Reverse Mathematics: Proofs from the Inside Out
- First edition
- Author: John Stillwell
- Language: English
- Genre: Mathematics
- Publisher: Princeton University Press
- Publication date: 2018

= Reverse Mathematics: Proofs from the Inside Out =

Book by John Stillwell

Reverse Mathematics: Proofs from the Inside Out is a book by John Stillwell on reverse mathematics, the process of examining proofs in mathematics to determine which axioms are required by the proof. It was published in 2018 by the Princeton University Press.

==Topics==
The book begins with a historical overview of the long struggles with the parallel postulate in Euclidean geometry, and of the foundational crisis of the late 19th and early 20th centuries, Then, after reviewing background material in real analysis and computability theory, the book concentrates on the reverse mathematics of theorems in real analysis, including the Bolzano–Weierstrass theorem, the Heine–Borel theorem, the intermediate value theorem and extreme value theorem, the Heine–Cantor theorem on uniform continuity, the Hahn–Banach theorem, and the Riemann mapping theorem.
These theorems are analyzed with respect to three of the "big five" subsystems of second-order arithmetic, namely arithmetical comprehension, recursive comprehension, and the weak Kőnig's lemma.

==Audience==
The book is aimed at a "general mathematical audience" including undergraduate mathematics students with an introductory-level background in real analysis. It is intended both to excite mathematicians, physicists, and computer scientists about the foundational issues in their fields, and to provide an accessible introduction to the subject. However, it is not a textbook; for instance, it has no exercises. One theme of the book is that many theorems in this area require axioms in second-order arithmetic that encompass infinite processes and uncomputable functions.
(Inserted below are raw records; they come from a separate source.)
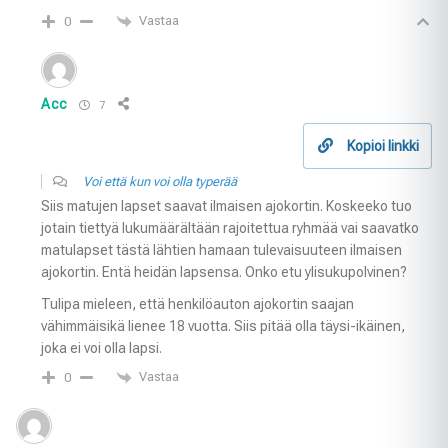
Vastaa
0
Acc
7
Kopioi linkki
Voi että kun voi olla typerää
Siis matujen lapset saavat ilmaisen ajokortin. Koskeeko tuo
jotain tiettyä lukumäärältään rajoitettua ryhmää vai saavatko
matulapset tästä lähtien hamaan tulevaisuuteen ilmaisen
ajokortin. Entä heidän lapsensa. Onko etu ylisukupolvinen?
Tulipa mieleen, että henkilöauton ajokortin saajan
vähimmäisikä lienee 18 vuotta. Siis pitää olla täysi-ikäinen,
joka ei voi olla lapsi.
Vastaa
0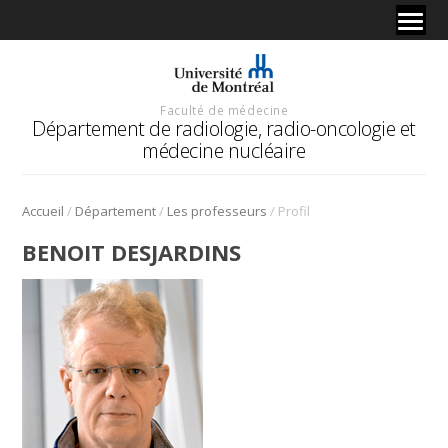
Faculté de médecine
Département de radiologie, radio-oncologie et
médecine nucléaire
/
/
/
Accueil
Département
Les professeurs
Profil
BENOIT DESJARDINS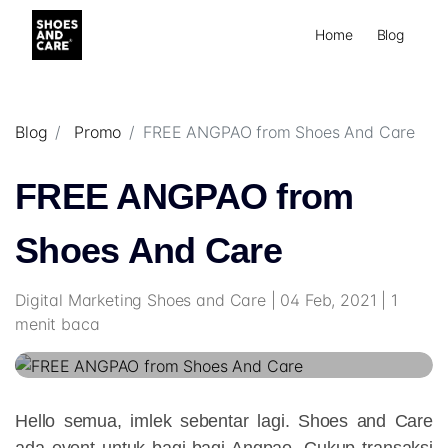
Home
Blog
Blog
Promo
FREE ANGPAO from Shoes And Care
FREE ANGPAO from
Shoes And Care
Digital Marketing Shoes and Care | 04 Feb, 2021 | 1
menit baca
Hello semua, imlek sebentar lagi. Shoes and Care
ada event untuk bagi-bagi Angpao. Cukup transaksi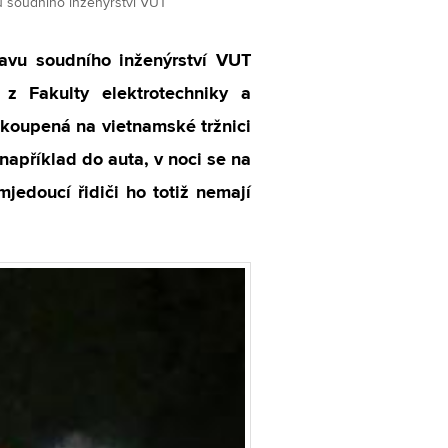
avu soudního inženýrství VUT
tavu soudního inženýrství VUT
z Fakulty elektrotechniky a
zakoupená na vietnamské tržnici
 například do auta, v noci se na
mjedoucí řidiči ho totiž nemají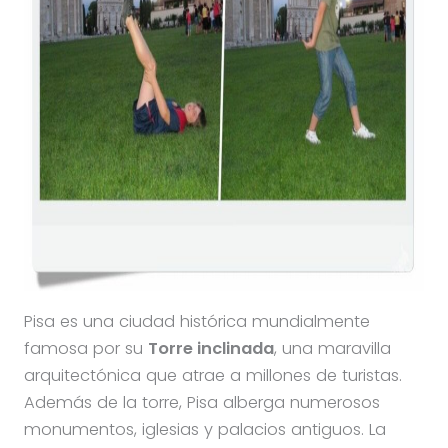
Pisa es una ciudad histórica mundialmente
famosa por su
Torre inclinada
, una maravilla
arquitectónica que atrae a millones de turistas.
Además de la torre, Pisa alberga numerosos
monumentos, iglesias y palacios antiguos. La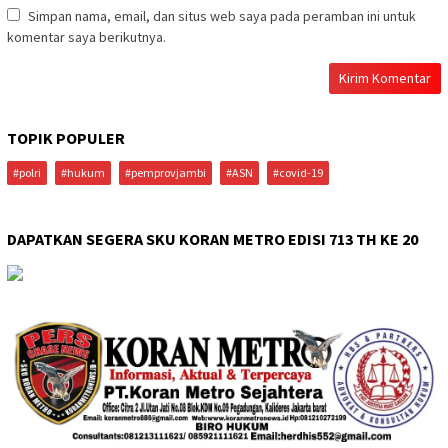
Simpan nama, email, dan situs web saya pada peramban ini untuk
komentar saya berikutnya.
TOPIK POPULER
#polri
#hukum
#pemprovjambi
#ASN
#covid-19
DAPATKAN SEGERA SKU KORAN METRO EDISI 713 TH KE 20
==Reception and related reading==
Jeffry Hirst criticizes the book, writing that "if one is not too obsessive about the details, Proofs from the Inside Out is an interesting introduction," while finding details that he would prefer to be handled differently, in a topic for which details are important. In particular, in this area, there are multiple choices for how to build up the arithmetic on real numbers from simpler data types such as the natural numbers, and while Stillwell discusses three of them (decimal numerals, Dedekind cuts, and nested intervals), converting between them itself requires nontrivial axiomatic assumptions.

However, James Case calls the book "very readable", and Roman Kossak calls it "a stellar example of expository writing on mathematics". Several other reviewers agree that this book could be helpful as a non-technical way to create interest in this topic in mathematicians who are not already familiar with it, and lead them to more in-depth material in this area.

As additional reading on reverse mathematics in combinatorics, Hirst suggests Slicing the Truth by Denis Hirschfeldt. Another book suggested by reviewer Reinhard Kahle is Stephen G. Simpson's Subsystems of Second Order Arithmetic.